BGB §§ 313, 1579 Nr. 3, § 1580

 

Verfahrensgang

AG Bad Liebenwerda (Urteil vom 14.05.2008; Aktenzeichen 22 F 2/08)

 

Tenor

Auf die Berufung des Klägers wird das am 14.5.2008 verkündete Urteil des AG Bad Liebenwerda (22 F 2/08) abgeändert.

Es wird festgestellt, dass der Kläger in Abänderung des am 26.5.2005 vor dem erkennenden Senat im Verfahren zu dem Az: 9 UF 8/05 geschlossenen Vergleichs der Beklagten seit Oktober 2007 keinen Geschiedenenunterhalt mehr schuldet.

Die Kosten des Rechtsstreits hat die Beklagte zu tragen.

Das Urteil ist vorläufig vollstreckbar.

Die Revision wird nicht zugelassen.

Der Streitwert wird sowohl für das Berufungsverfahren wie auch in Abänderung der amtsgerichtlichen Streitwertfestsetzung in der angegriffenen Entscheidung für das Verfahren 1. Instanz auf 8.000 EUR festgesetzt.

 

Gründe

I. Die Parteien haben 1965 geheiratet und sich im Jahre 1987 getrennt.

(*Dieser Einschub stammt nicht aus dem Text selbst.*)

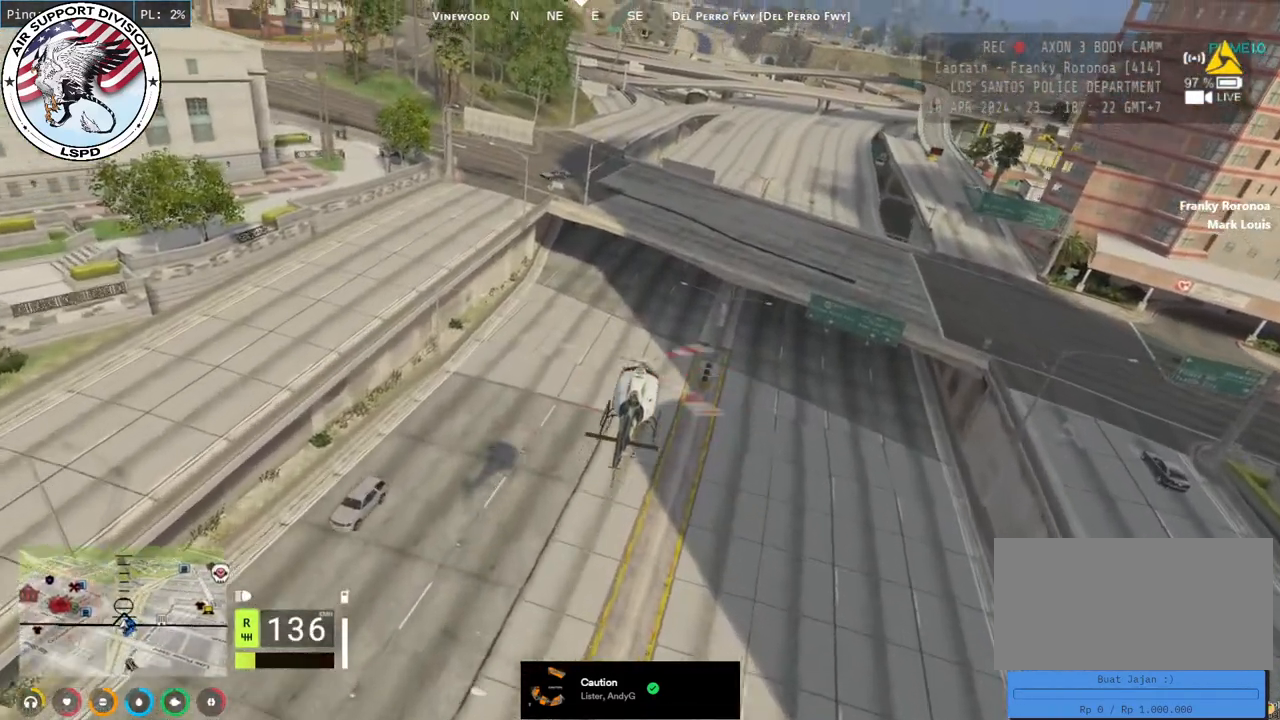
{"keys": ["shift", "w"], "mouse": ["left", "mb5"], "events": []}
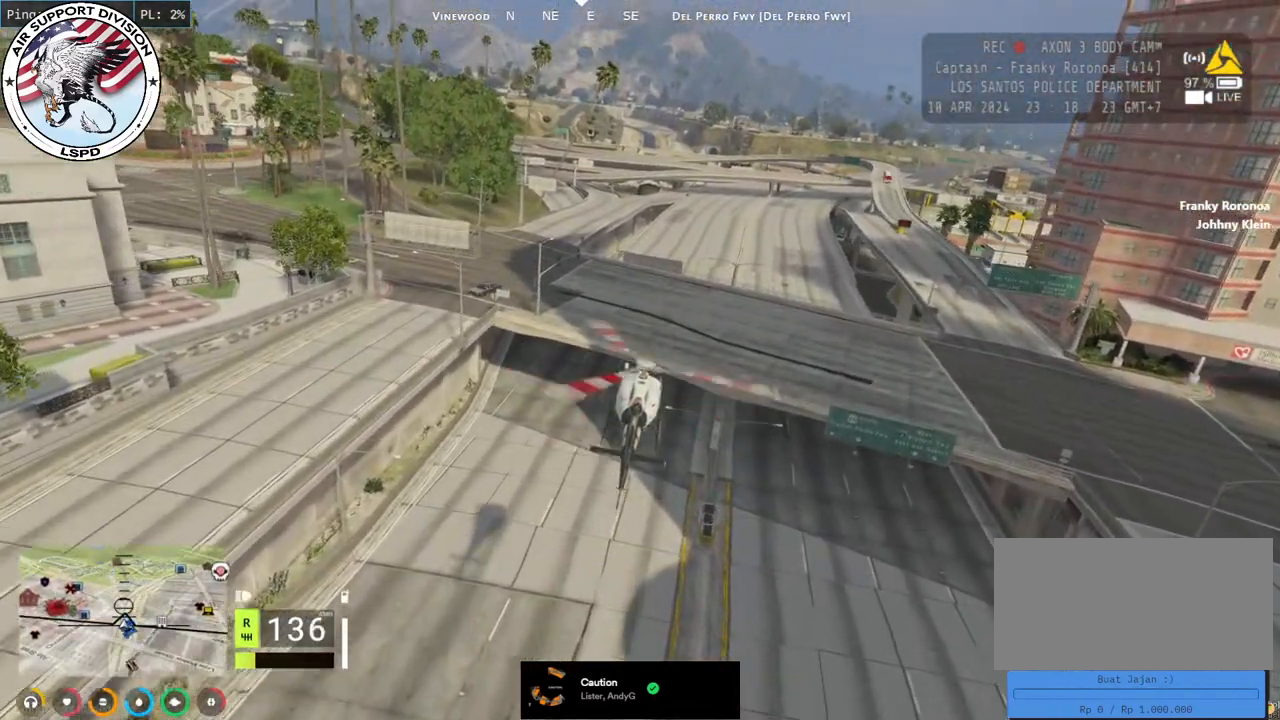
{"keys": ["shift", "w"], "mouse": ["left"], "events": [[400, "mouse_mb5", "up"]]}
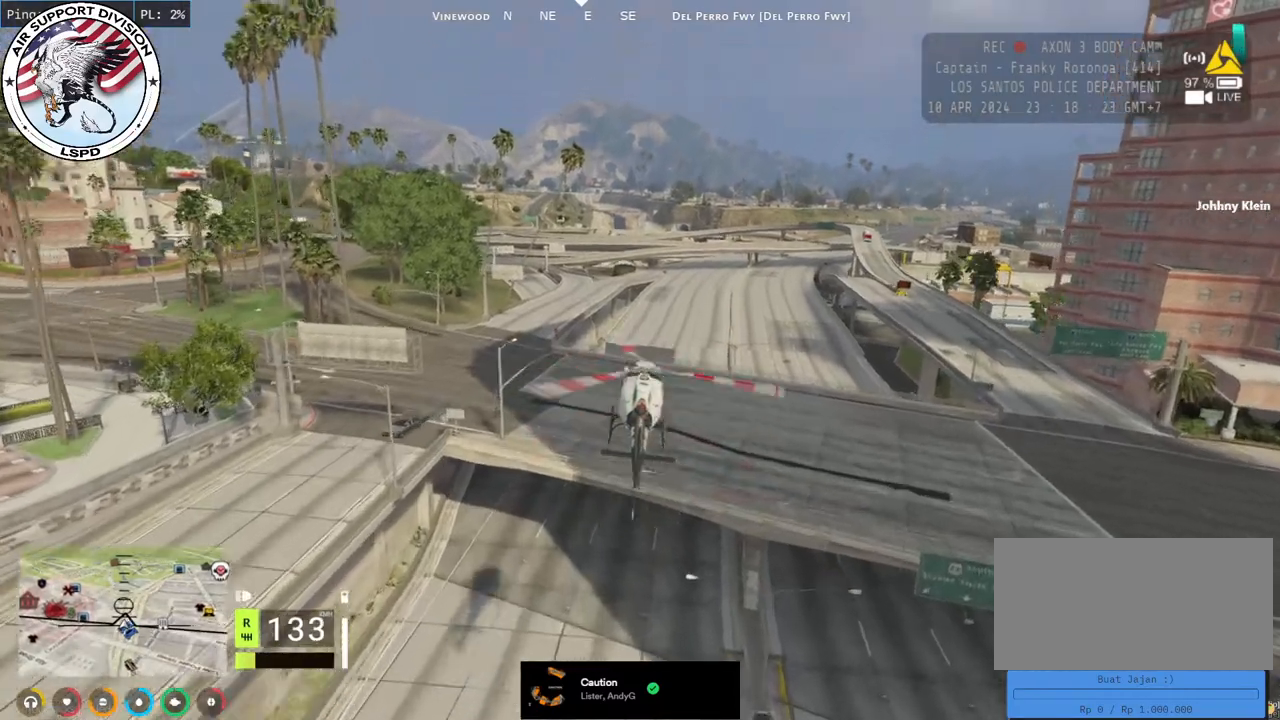
{"keys": ["shift", "w"], "mouse": ["left"], "events": []}
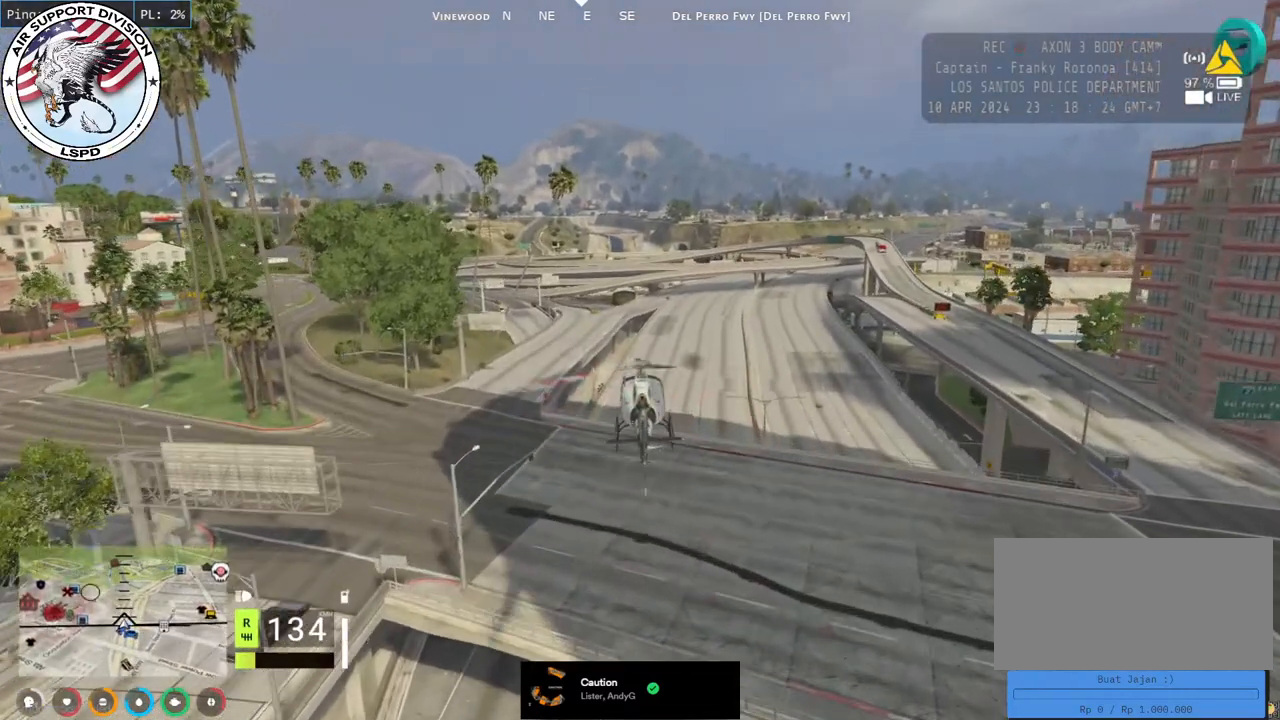
{"keys": ["a", "w"], "mouse": ["left"], "events": [[117, "d", "down"], [267, "d", "up"], [267, "shift", "up"], [367, "a", "down"]]}
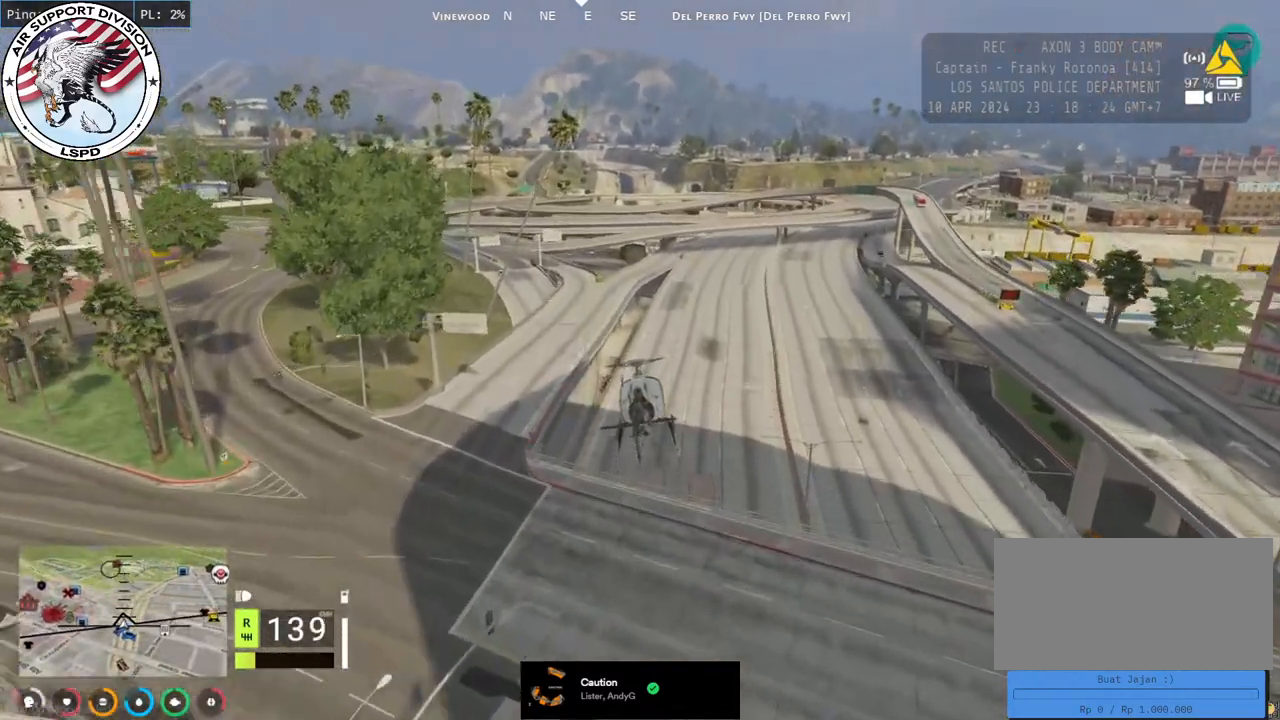
{"keys": ["w"], "mouse": ["left", "mb5"], "events": [[34, "a", "up"], [67, "d", "down"], [100, "mouse_mb5", "down"], [250, "d", "up"]]}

Diese Ehe, aus der zwei volljährige und wirtschaftlich unabhängige Kinder hervorgegangen sind, wurde mit am 18.10.1989 verkündetem Urteil des AG St. Ingbert, rechtskräftig seit dem 29.8.1990, geschieden. In Ziff. 3. des Scheidungsurteils wurde der Kläger gleichzeitig verurteilt, an die Beklagte Elementarunterhalt, Altersvorsorgeunterhalt und Krankenvorsorgeunterhalt, insgesamt 838,31 DM nachehelichen Unterhalt, zu zahlen. Bei der Ermittlung dieses Unterhalts wurden auf Seiten der Frau 792,85 DM netto an Erwerbseinkommen aus einer Teilzeittätigkeit berücksichtigt. Die gegen den Unterhaltsausspruch im Scheidungsurteil gerichtete Berufung der Beklagten endete am 29.8.1990 vor dem OLG Saarbrücken mit einem Vergleich, in dem sich der Mann zur Zahlung von 749,22 DM Elementarunterhalt, 125 DM Krankenvorsorgeunterhalt und 195,65 DM Altersvorsorgeunterhalt, insgesamt 1.070 DM, verpflichtete. Außerdem vereinbarten die Parteien ausdrücklich eine Unterhaltsneuberechnung bei Wegfall der Unterhaltsverpflichtung des Mannes für die Tochter bzw. von in die Unterhaltsberechnung eingeflossenen Kreditverpflichtungen.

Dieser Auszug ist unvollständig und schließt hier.